My guess is that you’re not dealing with managing pandemic protocols in frontline work every day. Being in a bubble means not having to work in the trenches where the results of restrictions are experienced directly. I can tell you that most workers (including everyone I work with) are burnt out from implementing these policies and are more frustrated by the inane mindless bureaucracy than they are by being worried about serious illness from Omicron.
 
You’re getting into semantics. Making it very hard to do normal activities and losing employment is coercive by any metric.

I think the feds are trying to maintain a dated narrative because they’ve procured so much PPE and signed so many contracts. They can’t turn around the ship fast enough, so we’ve all had boxes of PPE and rapid antigen test kits dumped on us. The screening and testing leads to isolating asymptomatic positives and their household members, making it hard to staff workplaces. Dysfunctional.

So, the government wants to keep lockdowns happening, spend more money on EI/CWLB/etc. because *we have bought too much* PPE and drug contracts? That is truly delusional.

Most PPE will be good for quite a while afterwards. Several years expiry at least. Hey, maybe they could use it to replace the *expired* stockpile we had long before the pandemic started?

Canada is definitely in a bubble of fear porn and learned helplessness. The public seems paralyzed. Most people don’t want to make any big plans for travel or community activities because, like the mouse that gets electrocuted at random and eventually lays there in resignation, Canadians are always waiting for the next directive. Dysfunctional.

*Sigh* You forgot to use the word "sheeple".

Maybe, just maybe, other human beings are respectful of a majority of scientific and medical experts and their opinions?

Britain and much of the US have figured it out. Many European countries are figuring it out. Trudeau is deflecting criticism by calling anyone who disagrees with the old narrative extremist or racist. People are starting to see through it.

"People"; the mysterious "people" who mysteriously never turn up in polls despite being a silent majority, huh?
 
My guess is that you’re not dealing with managing pandemic protocols in frontline work every day. Being in a bubble means not having to work in the trenches where the results of restrictions are experienced directly. I can tell you that most workers (including everyone I work with) are burnt out from implementing these policies and are more frustrated by the inane mindless bureaucracy than they are by being worried about serious illness from Omicron.

So you addressed nothing I mentioned in my post and just threw out stupid assumptions.

I'm working everyday. I have to wear a mask at work and while commuting on the bus. Big deal. When I deal with customers at work, they have to wear a mask. Again, big deal.

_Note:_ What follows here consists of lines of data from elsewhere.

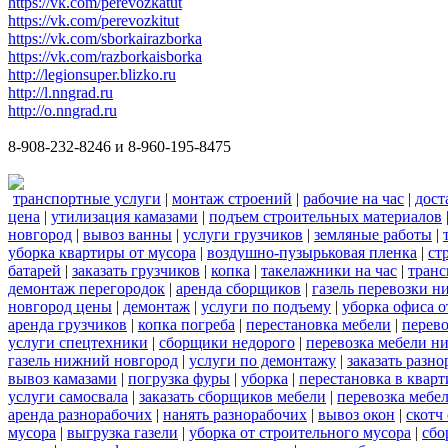
https://vk.com/perevozkatut
https://vk.com/perevozkitut
https://vk.com/sborkairazborka
https://vk.com/razborkaisborka
http://legionsuper.blizko.ru
http://l.nngrad.ru
http://o.nngrad.ru
8-908-232-8246 и 8-960-195-8475
транспортные услуги
|
монтаж строений
|
рабочие на час
|
дост
цена
|
утилизация камазами
|
подъем строительных материалов
новгород
|
вывоз ванны
|
услуги грузчиков
|
земляные работы
|
уборка квартиры от мусора
|
воздушно-пузырьковая пленка
|
ст
батарей
|
заказать грузчиков
|
копка
|
такелажники на час
|
транс
демонтаж перегородок
|
аренда сборщиков
|
газель перевозки 
новгород цены
|
демонтаж
|
услуги по подъему
|
уборка офиса о
аренда грузчиков
|
копка погреба
|
перестановка мебели
|
перев
услуги спецтехники
|
сборщики недорого
|
перевозка мебели н
газель нижний новгород
|
услуги по демонтажу
|
заказать разн
вывоз камазами
|
погрузка фуры
|
уборка
|
перестановка в кварт
услуги самосвала
|
заказать сборщиков мебели
|
перевозка мебе
аренда разнорабочих
|
нанять разнорабочих
|
вывоз окон
|
скотч
мусора
|
выгрузка газели
|
уборка от строительного мусора
|
сбо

So many people are burnt out from the pandemic, but many actually realize why restrictions are still necessary. Seriously. Talk to people that work in the hospitals. Talk to people who drive the buses and trains. None of my friends at the TTC can fathom why someone would give up their well-paying job at the TTC because they don't want to get vaccinated.

Most of the grief employees face is from poor customer behaviour. Whether for selfish reasons, ignorance or stubbornness, people don't want to follow rules. Refusal to follow simple rules like wearing a mask gets frontline employees assaulted. Is that the fault of the rule or is that the fault of the idiot who thinks they're right for spitting or punching an employee?

And again, I'll reiterate my original point: restrictions are going to start to be lifted in 3 days.